Art as process: four days, three performances and one installation
Thursday 4 May
Just as Fioroni inaugurated Teatre delle Mostre, she will open the Frieze Projects tribute. On the first public day of the fair, her La Spia Ottica (1968) will be recreated and viewers invited to “spy on the life of a woman in her seductive and ordinary everyday intimateness”, Fioroni says. The artist considers the work especially important in her career arc, in part because “it has been one of my very few performances.” Prior to the 1968 work, Fioroni was known primarily for her paintings. With the performance, she says, “I was trying to grasp an idea of femininity, and not feminism, as many others were doing at the same time.”
Friday 5 May
McNamara’s performance responds directly to Fioroni’s. In place of Fioroni’s bed, McNamara will install a stage from which an actor will give instructions to eight others. Along the walls of the booth, McNamara will place domestic objects that could conceivably exist in Fioroni’s bedroom. “I wanted to do some mirroring,” McNamara says, adding that there will also be major differences between the two works. His performers will patrol the fair with latex masks of their own faces. “The booth is sanctuary for these humanoid creatures,” he says. “Once they need to go to their rejuvenation station, they head back to the room, where they are allowed to shed their human skin.”
Saturday 6 May
“When I’m presented with the idea of responding to historical material, I think of parallel tracks, rather than trying to get into the same lane,” Pendleton says of his performance, which is done in collaboration with the singer and songwriter Alicia Hall Moran.

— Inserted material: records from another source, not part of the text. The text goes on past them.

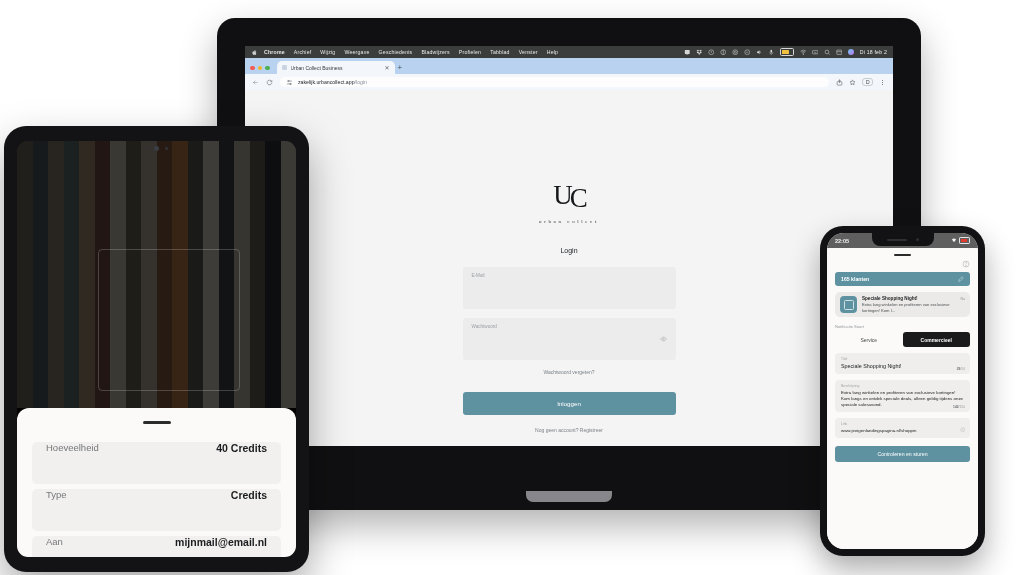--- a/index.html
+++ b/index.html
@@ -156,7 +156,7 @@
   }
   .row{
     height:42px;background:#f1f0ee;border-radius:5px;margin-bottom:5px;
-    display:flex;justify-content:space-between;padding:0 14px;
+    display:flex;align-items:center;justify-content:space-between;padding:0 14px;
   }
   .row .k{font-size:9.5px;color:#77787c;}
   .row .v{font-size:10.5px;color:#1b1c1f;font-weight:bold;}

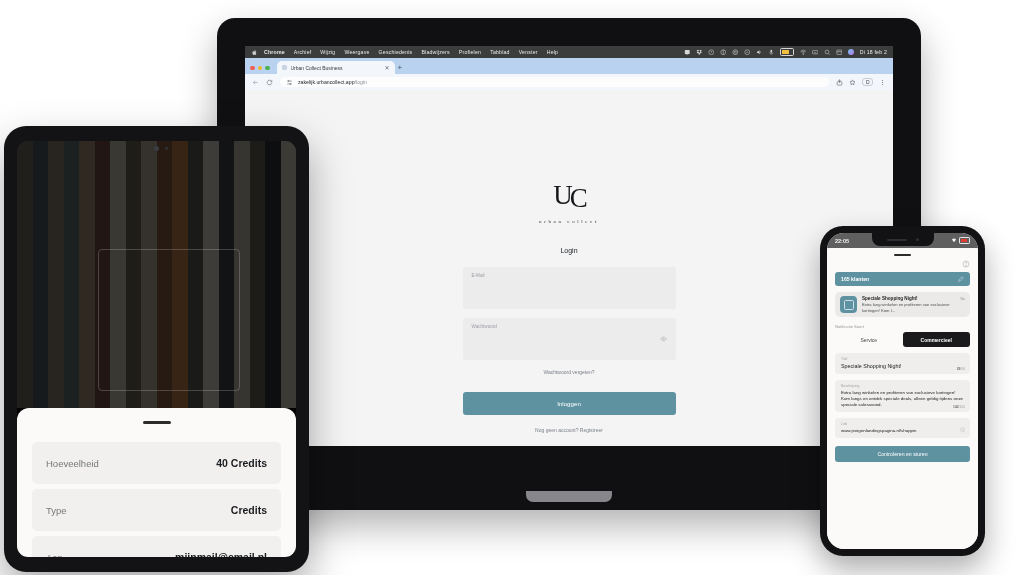--- a/index.html
+++ b/index.html
@@ -429,10 +429,6 @@
           <span class="v">40 Credits</span>
         </div>
         <div class="row">
-          <span class="k">Type</span>
-          <span class="v">Credits</span>
-        </div>
-        <div class="row">
           <span class="k">Aan</span>
           <span class="v">mijnmail@email.nl</span>
         </div>

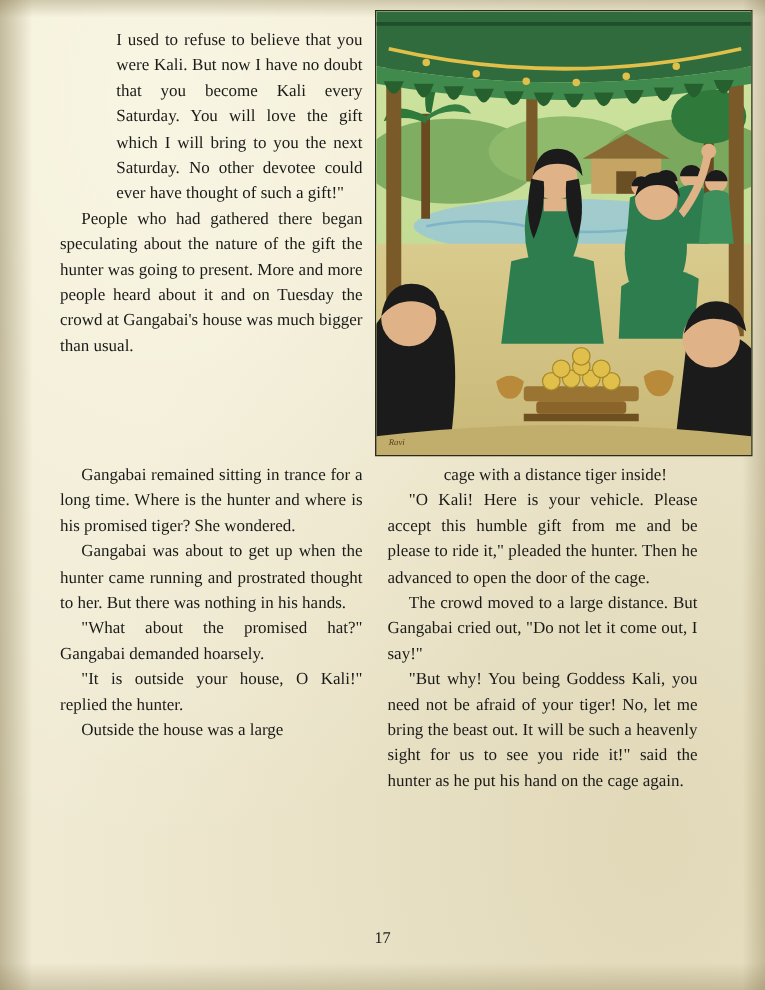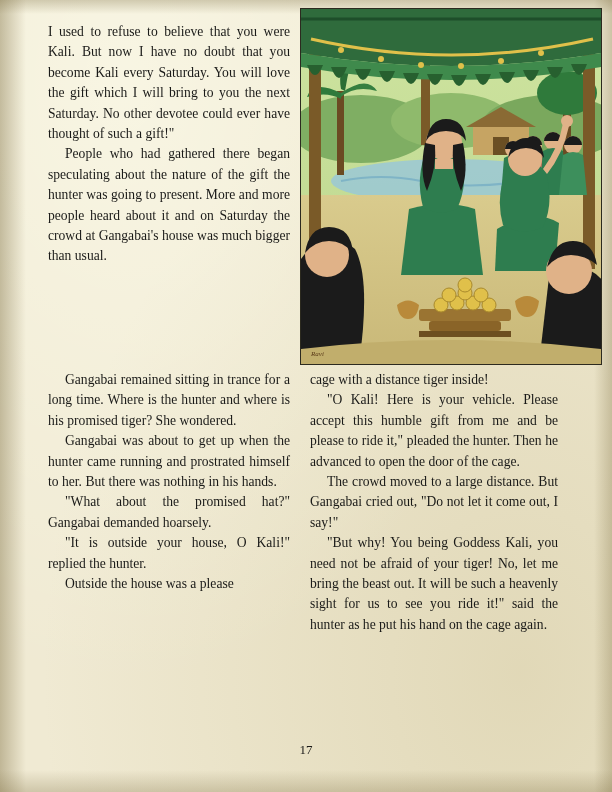--- a/index.html
+++ b/index.html
@@ -60,7 +60,7 @@
     margin: 0;
     text-indent: 17px;
   }
-  .col p.noindent { text-indent: 0; }
+  .col p.noindent { text-indent: 0; margin-left: 45px; }
 
   #col-left-top {
     left: 48px;

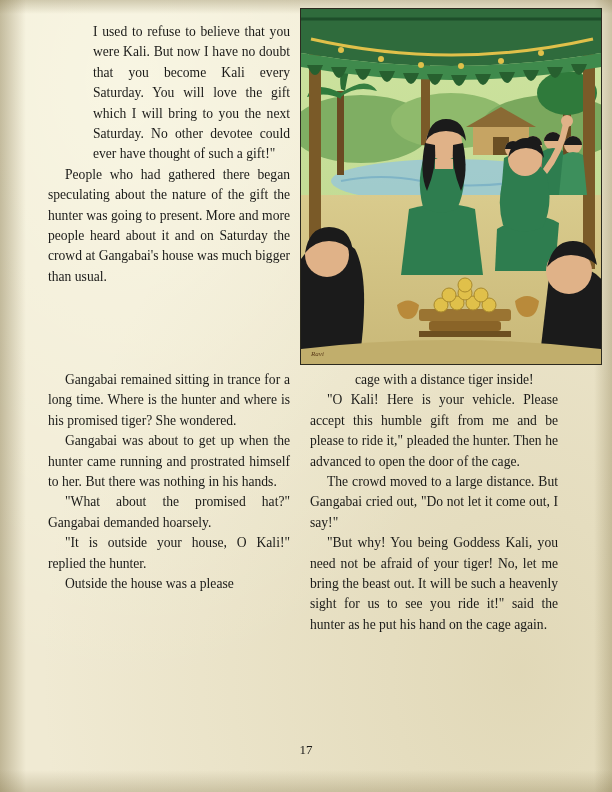--- a/index.html
+++ b/index.html
@@ -270,7 +270,7 @@
 
   <div class="col" id="col-left-top">
     <p class="noindent">I used to refuse to believe that you were Kali. But now I have no doubt that you become Kali every Saturday. You will love the gift which I will bring to you the next Saturday. No other devotee could ever have thought of such a gift!"</p>
-    <p>People who had gathered there began speculating about the nature of the gift the hunter was going to present. More and more people heard about it and on Saturday the crowd at Gangabai's house was much bigger than usual.</p>
+    <p>People who had gathered there began speculating about the nature of the gift the hunter was going to present. More and more people heard about it and on Tuesday the crowd at Gangabai's house was much bigger than usual.</p>
   </div>
 
   <div class="col" id="col-left-bottom">

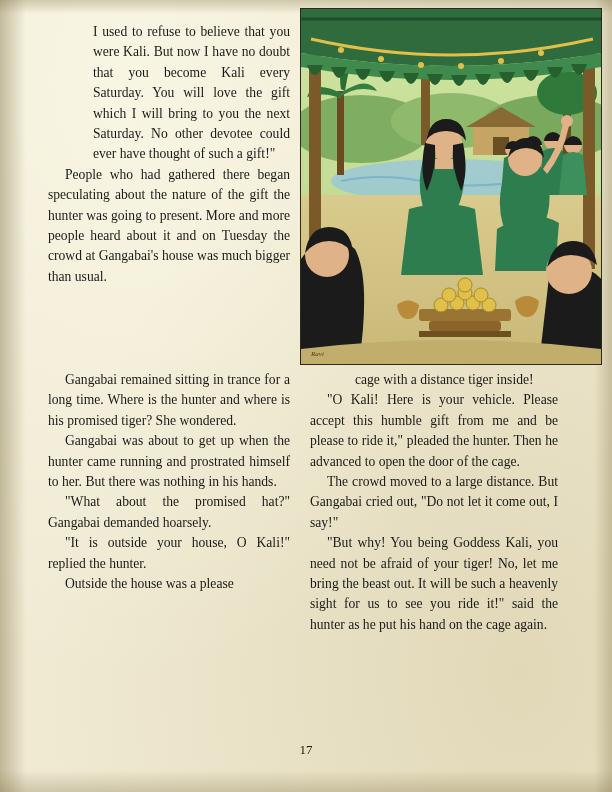--- a/index.html
+++ b/index.html
@@ -275,7 +275,7 @@
 
   <div class="col" id="col-left-bottom">
     <p>Gangabai remained sitting in trance for a long time. Where is the hunter and where is his promised tiger? She wondered.</p>
-    <p>Gangabai was about to get up when the hunter came running and prostrated himself to her. But there was nothing in his hands.</p>
+    <p>Gangabai was about to get up when the hunter came running and prostrated thought to her. But there was nothing in his hands.</p>
     <p>"What about the promised hat?" Gangabai demanded hoarsely.</p>
     <p>"It is outside your house, O Kali!" replied the hunter.</p>
     <p>Outside the house was a please</p>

With a string quartet and two gospel singers, Moran will perform an aria she composed, for which Pendleton wrote the libretto. “The booth will be on the spare side,” Pendleton says, focused on an installation based on an earlier collage of his that will “function like a traditional theatrical backdrop”. His libretto is also based on an earlier work: it expands on his 2007 Performa commission, The Revival, which was the first project he collaborated on with Moran.
Sunday 7 May
On the final day of the fair, organisers will restage Mauri’s Luna (1968), which will be installed “just like it was, in a dark room, with a black ceiling and two portals” through which visitors can enter the space, according to Alemani. The booth will be filled with Styrofoam “pearls”, which in the original work came up to one’s knees. In retrospect, Mauri’s work was prescient: he first staged it more than a year before the Apollo 11 moon landing in July 1969. Luna also provided a new outlet for Mauri’s performative work (in addition to being an artist, he was a playwright). The work will be installed in consultation with his estate.